- TAREA 1: Extrae literalmente un fragmento del texto sobre las luchas de los años sesenta en México: comienza en las palabras "Sonora, mi querido" y termina después de "seno del PRI.".
- TAREA 2: Por favor, prolonga el texto sobre las luchas de los años sesenta en México a partir de su última oración.

Durante los años sesenta la lucha contra ese sistema se dio en gran parte del país y desde distintos frentes: universitarios en favor de la autonomía, ejidatarios y campesinos exigiendo derechos elementales contra terratenientes y latifundistas, habitantes de las grandes ciudades, súbitamente atestadas por gente llegada de un campo abandonado. Todas estas expresiones de inconformidad fueron tratadas con la misma vara represiva, insensible, del Estado mexicano, incapaz de entender que la nueva realidad ya no cabía, ¡y no podía caber! en el corsé del viejo régimen autoritario.

Sonora, mi querido estado natal, no fue la excepción. En 1967 surgió un movimiento universitario en lucha por sus propias reivindicaciones, que se conjugó con la definición de la sucesión de la gubernatura estatal, en el seno del PRI.

- DATOS PROPORCIONADOS:
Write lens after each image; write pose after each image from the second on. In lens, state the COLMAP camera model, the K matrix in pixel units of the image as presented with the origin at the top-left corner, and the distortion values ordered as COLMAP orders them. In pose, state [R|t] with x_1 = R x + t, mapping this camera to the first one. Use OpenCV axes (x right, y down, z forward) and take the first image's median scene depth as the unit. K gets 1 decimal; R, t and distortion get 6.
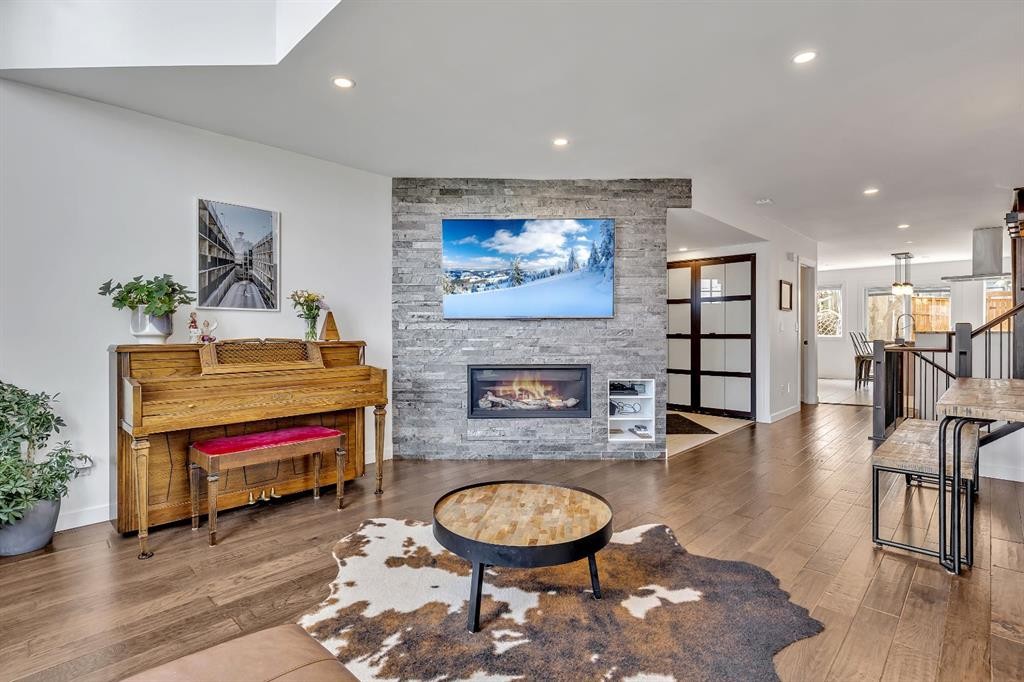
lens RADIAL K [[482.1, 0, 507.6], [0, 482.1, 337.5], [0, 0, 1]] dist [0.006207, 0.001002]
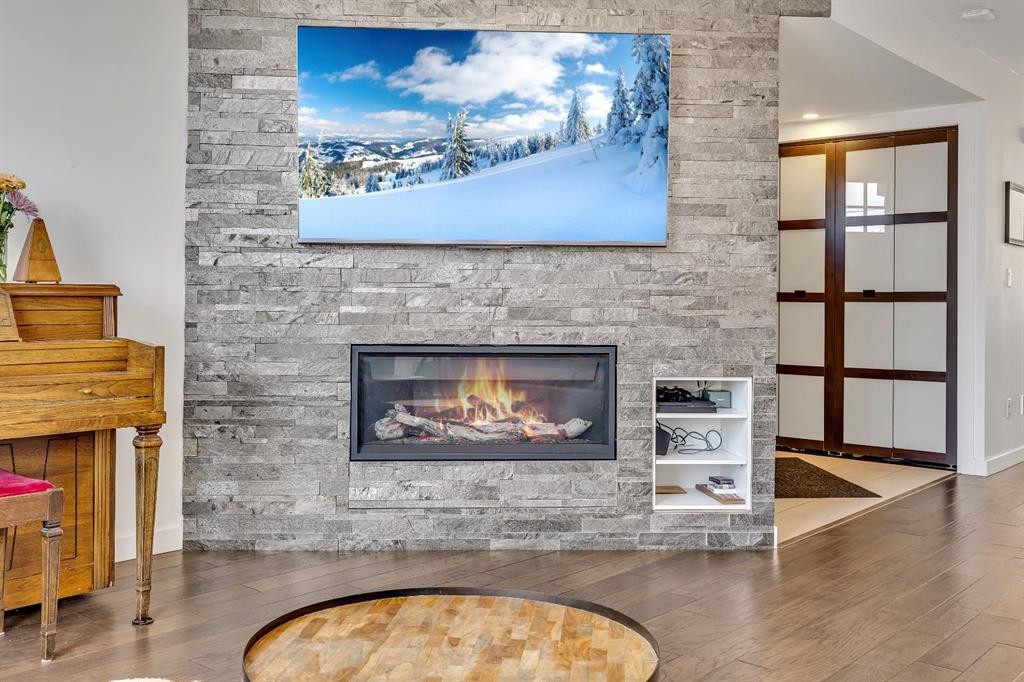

...

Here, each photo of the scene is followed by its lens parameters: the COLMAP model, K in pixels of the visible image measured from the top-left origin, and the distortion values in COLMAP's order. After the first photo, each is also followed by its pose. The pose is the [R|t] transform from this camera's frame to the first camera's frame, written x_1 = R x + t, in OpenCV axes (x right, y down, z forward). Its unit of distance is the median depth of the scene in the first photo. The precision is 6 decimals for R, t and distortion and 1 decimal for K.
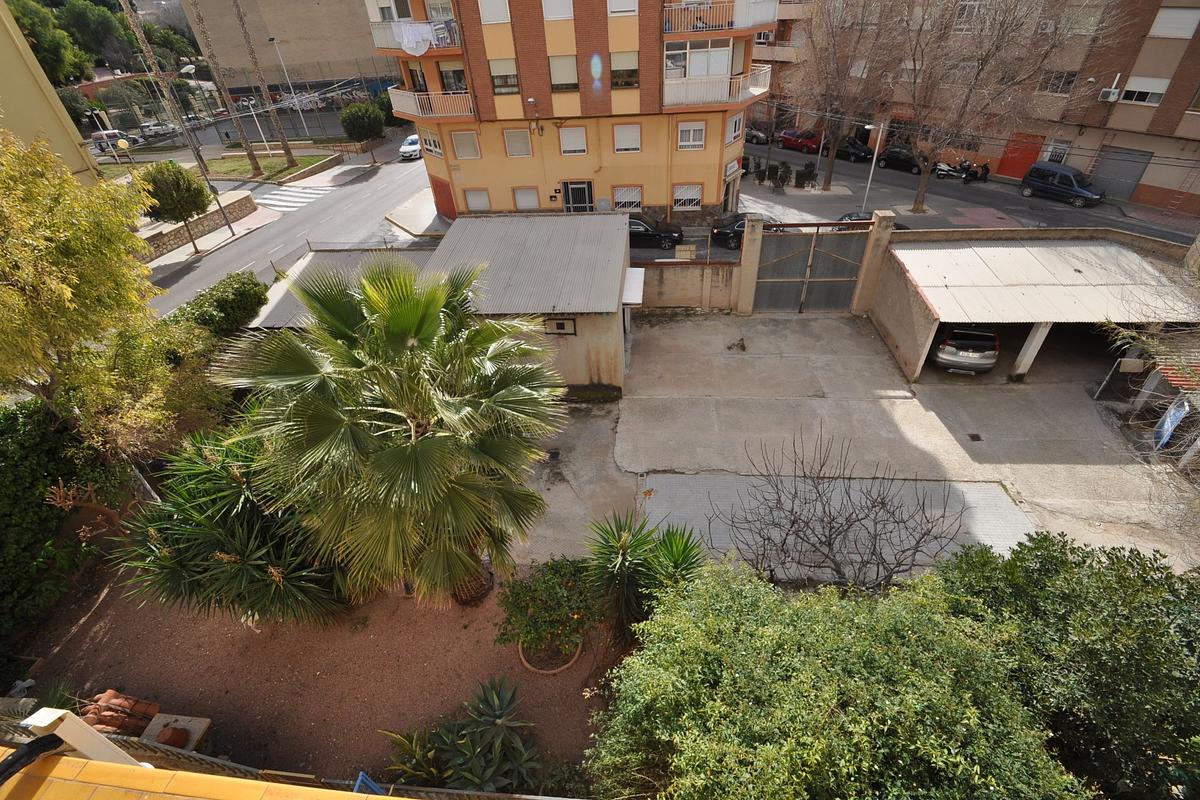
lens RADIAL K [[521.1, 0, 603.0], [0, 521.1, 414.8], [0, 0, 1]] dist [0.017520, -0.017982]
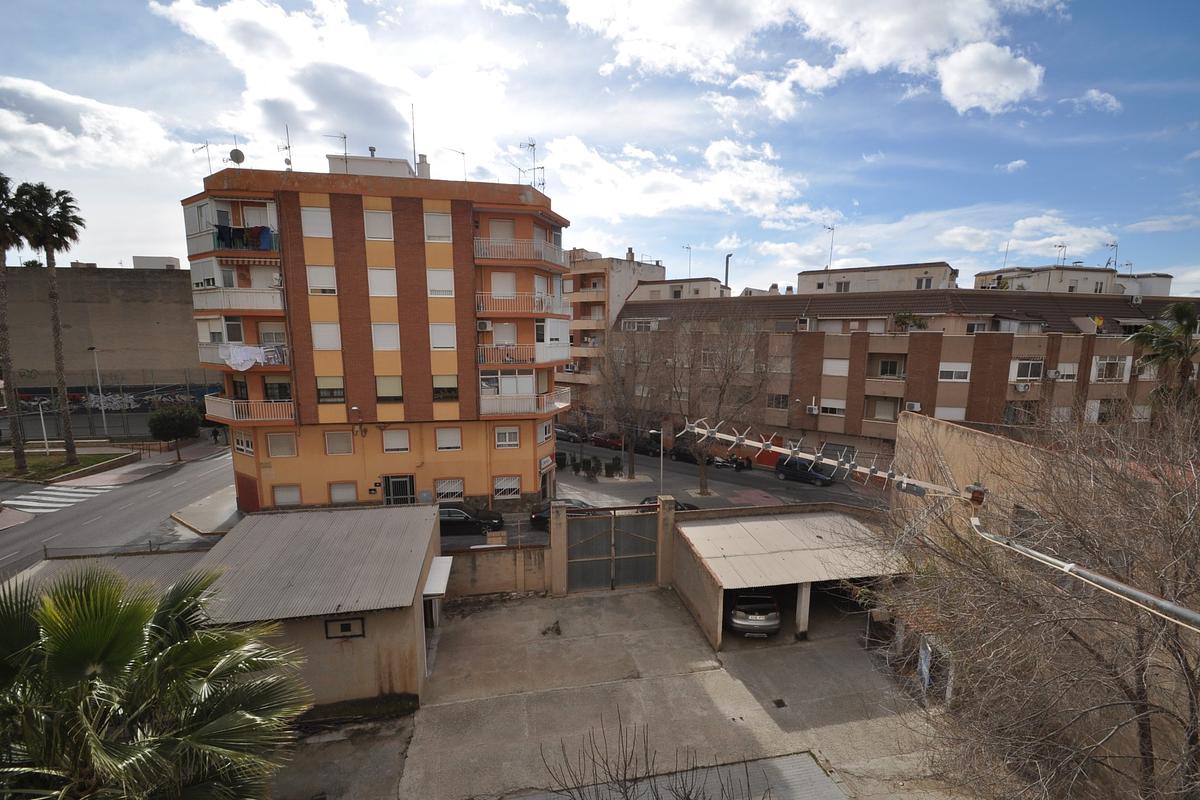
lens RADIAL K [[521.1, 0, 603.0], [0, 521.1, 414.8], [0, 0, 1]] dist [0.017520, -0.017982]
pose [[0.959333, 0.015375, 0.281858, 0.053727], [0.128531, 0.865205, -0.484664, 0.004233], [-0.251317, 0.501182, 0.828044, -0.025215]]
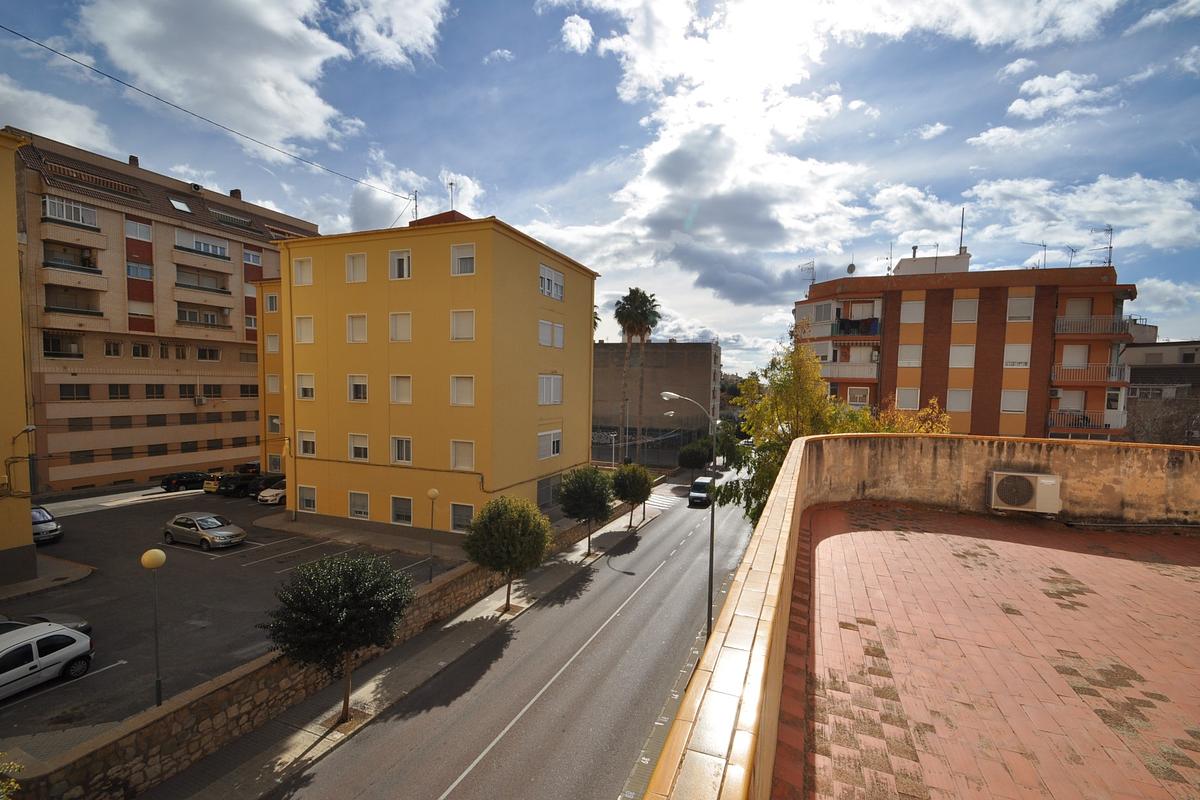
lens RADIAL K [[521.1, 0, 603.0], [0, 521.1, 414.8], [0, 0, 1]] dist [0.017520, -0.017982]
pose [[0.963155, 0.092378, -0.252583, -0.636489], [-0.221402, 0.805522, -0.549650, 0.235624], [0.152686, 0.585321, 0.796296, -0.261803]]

==

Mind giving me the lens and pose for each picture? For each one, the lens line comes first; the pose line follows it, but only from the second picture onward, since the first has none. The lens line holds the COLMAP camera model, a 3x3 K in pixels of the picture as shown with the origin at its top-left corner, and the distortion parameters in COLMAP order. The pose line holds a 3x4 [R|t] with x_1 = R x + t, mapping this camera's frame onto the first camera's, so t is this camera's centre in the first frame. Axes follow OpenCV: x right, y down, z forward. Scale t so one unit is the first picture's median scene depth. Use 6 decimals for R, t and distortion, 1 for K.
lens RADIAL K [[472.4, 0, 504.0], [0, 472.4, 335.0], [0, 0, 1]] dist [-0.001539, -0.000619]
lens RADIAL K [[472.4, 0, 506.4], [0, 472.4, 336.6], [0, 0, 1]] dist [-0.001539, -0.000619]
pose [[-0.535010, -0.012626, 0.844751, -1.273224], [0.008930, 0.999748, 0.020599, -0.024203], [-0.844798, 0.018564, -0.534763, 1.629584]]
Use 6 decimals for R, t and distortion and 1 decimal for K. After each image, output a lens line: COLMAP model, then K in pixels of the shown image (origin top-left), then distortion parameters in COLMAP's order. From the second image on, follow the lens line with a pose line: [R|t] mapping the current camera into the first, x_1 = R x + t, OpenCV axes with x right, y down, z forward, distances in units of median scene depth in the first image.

- RESPUESTA 1:
Sonora, mi querido estado natal, no fue la excepción. En 1967 surgió un movimiento universitario en lucha por sus propias reivindicaciones, que se conjugó con la definición de la sucesión de la gubernatura estatal, en el seno del PRI.

- RESPUESTA 2:
“Fue un momento inolvidable, transformador de la conciencia. Tuvimos que salir a fuerza, prácticamente empujados por las bayonetas que caminaban detrás de nosotros. Queríamos entender qué quería hacer el gobierno, los riesgos y los peligros, y logramos averiguar muchas cosas de lo que tramaban y de los apoyos que recibían”, escribió Patricio Estévez Nenninger, estudiante de Química que en 1967 tenía 22 años de edad, en un texto publicado en Proyecto Puente, titulado “Narran sus memorias aquellos jóvenes sonorenses del movimiento estudiantil de 1967”. Ahí, Estévez Nenninger, quien ahora tiene más de setenta años, cuenta cómo fue que se enteraron de los planes del Ejército para tomar la Universidad Autónoma de Sonora: “Estuvimos más de un mes escuchando las conversaciones por teléfono y eso fue para nosotros importante porque sabíamos que el gobierno federal intentaba tomar la Universidad con el Ejército, cosa que hizo el 17 de mayo de ese año”.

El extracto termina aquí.